**ABOUT THIS TASK**:
Look through the material below and copy exactly the lines from the line with "Figure 1. Tree" to the line with "Figure 3. ( a ) Experimental", those two lines included.

* * *

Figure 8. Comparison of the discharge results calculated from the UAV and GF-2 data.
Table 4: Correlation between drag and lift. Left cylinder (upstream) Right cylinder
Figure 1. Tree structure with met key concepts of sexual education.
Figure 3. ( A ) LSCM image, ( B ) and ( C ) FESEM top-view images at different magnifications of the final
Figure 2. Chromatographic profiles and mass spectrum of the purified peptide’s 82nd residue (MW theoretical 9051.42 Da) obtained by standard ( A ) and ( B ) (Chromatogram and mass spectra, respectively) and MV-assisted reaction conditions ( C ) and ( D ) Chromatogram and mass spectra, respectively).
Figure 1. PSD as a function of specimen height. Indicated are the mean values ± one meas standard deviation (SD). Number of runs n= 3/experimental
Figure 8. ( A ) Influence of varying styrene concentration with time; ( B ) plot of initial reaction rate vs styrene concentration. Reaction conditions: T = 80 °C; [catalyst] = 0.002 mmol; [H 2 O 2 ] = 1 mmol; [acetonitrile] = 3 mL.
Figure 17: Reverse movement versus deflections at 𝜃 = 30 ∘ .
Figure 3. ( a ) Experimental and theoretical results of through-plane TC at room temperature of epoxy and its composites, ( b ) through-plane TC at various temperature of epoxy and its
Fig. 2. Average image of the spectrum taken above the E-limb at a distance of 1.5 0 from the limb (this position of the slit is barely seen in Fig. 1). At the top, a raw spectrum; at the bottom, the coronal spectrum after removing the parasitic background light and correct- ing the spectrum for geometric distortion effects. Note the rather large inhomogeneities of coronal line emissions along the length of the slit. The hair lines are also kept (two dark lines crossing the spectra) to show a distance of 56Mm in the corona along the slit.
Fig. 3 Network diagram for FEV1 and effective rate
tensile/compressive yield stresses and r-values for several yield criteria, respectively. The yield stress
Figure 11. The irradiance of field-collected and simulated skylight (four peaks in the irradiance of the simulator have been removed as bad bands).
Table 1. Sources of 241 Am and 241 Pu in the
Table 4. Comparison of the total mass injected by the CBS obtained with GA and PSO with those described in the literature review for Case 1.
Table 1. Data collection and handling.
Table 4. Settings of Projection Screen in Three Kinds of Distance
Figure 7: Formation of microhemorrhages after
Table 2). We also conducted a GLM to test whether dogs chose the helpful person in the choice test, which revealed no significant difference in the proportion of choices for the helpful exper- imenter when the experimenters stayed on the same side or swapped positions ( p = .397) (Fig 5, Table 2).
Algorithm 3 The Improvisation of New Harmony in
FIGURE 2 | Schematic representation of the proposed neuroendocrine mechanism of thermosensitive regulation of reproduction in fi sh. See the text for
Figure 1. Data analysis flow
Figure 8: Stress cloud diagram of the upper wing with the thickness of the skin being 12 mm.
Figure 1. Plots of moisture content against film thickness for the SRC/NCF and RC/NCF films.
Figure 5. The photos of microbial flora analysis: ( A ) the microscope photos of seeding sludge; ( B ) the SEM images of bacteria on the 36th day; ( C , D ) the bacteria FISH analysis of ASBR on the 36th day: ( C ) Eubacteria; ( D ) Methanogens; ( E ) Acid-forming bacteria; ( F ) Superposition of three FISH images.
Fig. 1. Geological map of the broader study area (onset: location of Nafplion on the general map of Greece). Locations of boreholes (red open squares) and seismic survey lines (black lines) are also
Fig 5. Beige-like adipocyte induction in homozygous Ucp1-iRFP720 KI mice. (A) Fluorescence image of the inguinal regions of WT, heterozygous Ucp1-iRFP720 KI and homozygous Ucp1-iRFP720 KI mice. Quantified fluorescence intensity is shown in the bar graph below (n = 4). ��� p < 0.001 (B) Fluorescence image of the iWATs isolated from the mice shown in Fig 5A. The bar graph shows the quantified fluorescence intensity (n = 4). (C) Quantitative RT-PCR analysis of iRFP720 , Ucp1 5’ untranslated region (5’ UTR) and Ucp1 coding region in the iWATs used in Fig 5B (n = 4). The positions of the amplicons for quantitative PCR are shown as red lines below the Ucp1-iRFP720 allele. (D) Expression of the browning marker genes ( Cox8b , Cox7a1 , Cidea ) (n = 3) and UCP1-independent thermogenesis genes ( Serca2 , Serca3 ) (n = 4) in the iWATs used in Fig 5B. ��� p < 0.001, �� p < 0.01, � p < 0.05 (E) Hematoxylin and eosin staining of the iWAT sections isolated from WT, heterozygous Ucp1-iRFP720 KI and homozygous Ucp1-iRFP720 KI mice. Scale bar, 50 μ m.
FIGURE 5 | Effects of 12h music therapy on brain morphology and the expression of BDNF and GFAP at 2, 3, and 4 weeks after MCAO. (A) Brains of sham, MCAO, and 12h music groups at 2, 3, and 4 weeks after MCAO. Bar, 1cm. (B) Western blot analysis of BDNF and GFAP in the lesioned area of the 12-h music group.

* * *

**TASK RESULT**:
Figure 1. Tree structure with met key concepts of sexual education.
Figure 3. ( A ) LSCM image, ( B ) and ( C ) FESEM top-view images at different magnifications of the final
Figure 2. Chromatographic profiles and mass spectrum of the purified peptide’s 82nd residue (MW theoretical 9051.42 Da) obtained by standard ( A ) and ( B ) (Chromatogram and mass spectra, respectively) and MV-assisted reaction conditions ( C ) and ( D ) Chromatogram and mass spectra, respectively).
Figure 1. PSD as a function of specimen height. Indicated are the mean values ± one meas standard deviation (SD). Number of runs n= 3/experimental
Figure 8. ( A ) Influence of varying styrene concentration with time; ( B ) plot of initial reaction rate vs styrene concentration. Reaction conditions: T = 80 °C; [catalyst] = 0.002 mmol; [H 2 O 2 ] = 1 mmol; [acetonitrile] = 3 mL.
Figure 17: Reverse movement versus deflections at 𝜃 = 30 ∘ .
Figure 3. ( a ) Experimental and theoretical results of through-plane TC at room temperature of epoxy and its composites, ( b ) through-plane TC at various temperature of epoxy and its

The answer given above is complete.